Mr. Sease confirmed that he engaged in violent fisticuffs with one or more officers. While admitting to some of the behaviors, he maintained that he did not utilize a baton as was charged. Any failure to charge claimant with an additional facility rules violation - within the discretion of the charging officer - does not support a version of events in which claimant’s role is minimized, and Inmate Ibnbrodie confesses to the use of a baton. Similarly, the minimal colloquy presented in the partial transcript offered by claimant, taken out of context and without foundation, is not persuasive. Moreover, whether claimant did or did not use a baton is not the issue. The question is whether he was subjected to force that was not commensurate to the violence he himself offered. At trial, he did not deny that he struck officers, nor did he deny a struggle, although he attempted to minimize it.
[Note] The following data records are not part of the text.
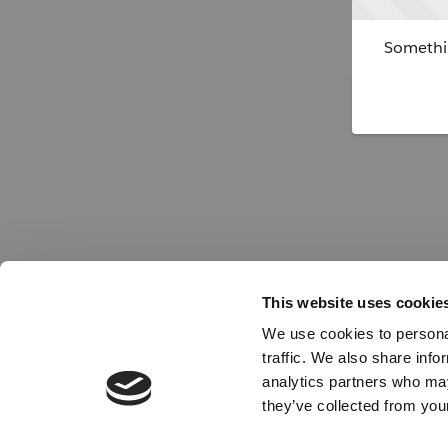
Somethin
This website uses cookie
We use cookies to personal
traffic. We also share info
analytics partners who may
they’ve collected from your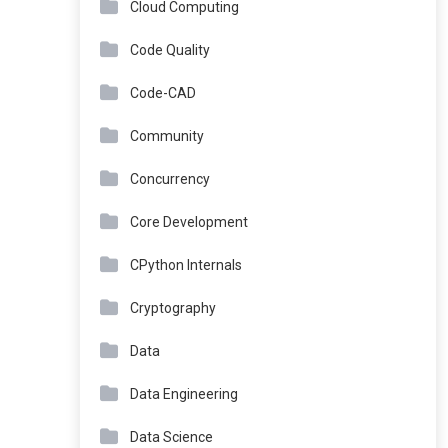
Cloud Computing
Code Quality
Code-CAD
Community
Concurrency
Core Development
CPython Internals
Cryptography
Data
Data Engineering
Data Science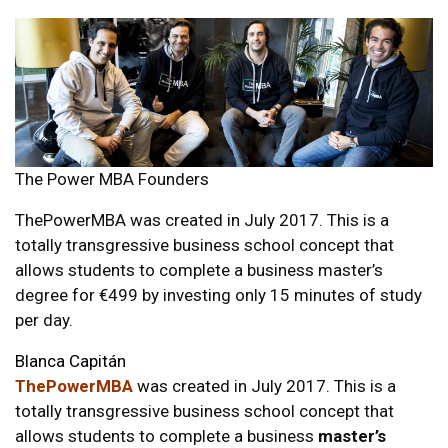
The Power MBA Founders
ThePowerMBA was created in July 2017. This is a
totally transgressive business school concept that
allows students to complete a business master’s
degree for €499 by investing only 15 minutes of study
per day.
Blanca Capitán
ThePowerMBA
was created in July 2017. This is a
totally transgressive business school concept that
allows students to complete a business
master’s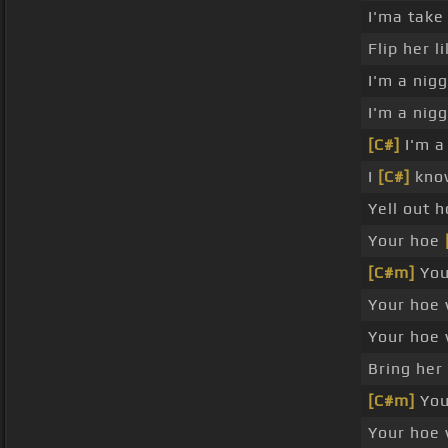
I'ma take
Flip her l
I'm a nig
I'm a nig
[C#]
I'm a 
I
[C#]
know
Yell out 
Your hoe
[C#m]
Your
Your hoe 
Your hoe 
Bring her
[C#m]
Your
Your hoe 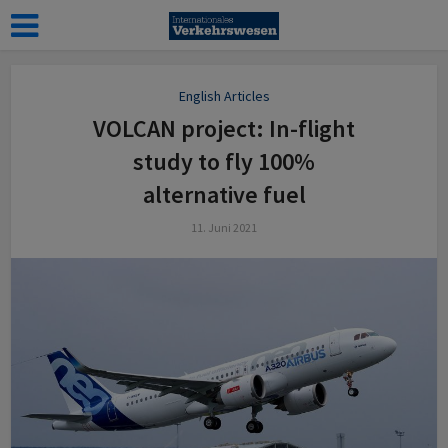
English Articles
VOLCAN project: In-flight
study to fly 100%
alternative fuel
11. Juni 2021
Accordingly, as the trier of fact and law, charged with assessing the credibility of witnesses and evaluating the evidence, the court finds that the testimony offered by claimant, measured against his demeanor as he testified, as well as all contemporaneous accounts of the incident he placed in evidence, was not credible, and claimant has failed to establish by a preponderance of the credible evidence that the State of New York should be held vicariously liable for the conduct of its agents in using more than the force necessary to subdue him.

Claim Number 111456 is hereby dismissed in its entirety.

Let judgment be entered accordingly.

April 3, 2008
White Plains, New York

Judge of the Court of Claims

[1]. All quotations are to trial notes or audiorecordings unless otherwise indicated.
[2]. The court notes that defendant voiced “a standing objection to the hearsay” at this point in the testimony. Although same was duly noted, clearly a large part of this testimony was part of the res gestae and therefore not hearsay in any event.